INSTRUCTIONS TO FOLLOW: Put each line of text from the records into a JSON list of strings, one string per line, and leave out any blank lines.

EXTRACTED ENTRIES:

=== Section Start ===

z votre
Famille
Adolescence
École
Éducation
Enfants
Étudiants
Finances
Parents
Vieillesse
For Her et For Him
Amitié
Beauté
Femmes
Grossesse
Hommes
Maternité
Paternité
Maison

=== Section End ===

TASK RESPONSE:
[
  "z votre",
  "Famille",
  "Adolescence",
  "École",
  "Éducation",
  "Enfants",
  "Étudiants",
  "Finances",
  "Parents",
  "Vieillesse",
  "For Her et For Him",
  "Amitié",
  "Beauté",
  "Femmes",
  "Grossesse",
  "Hommes",
  "Maternité",
  "Paternité",
  "Maison"
]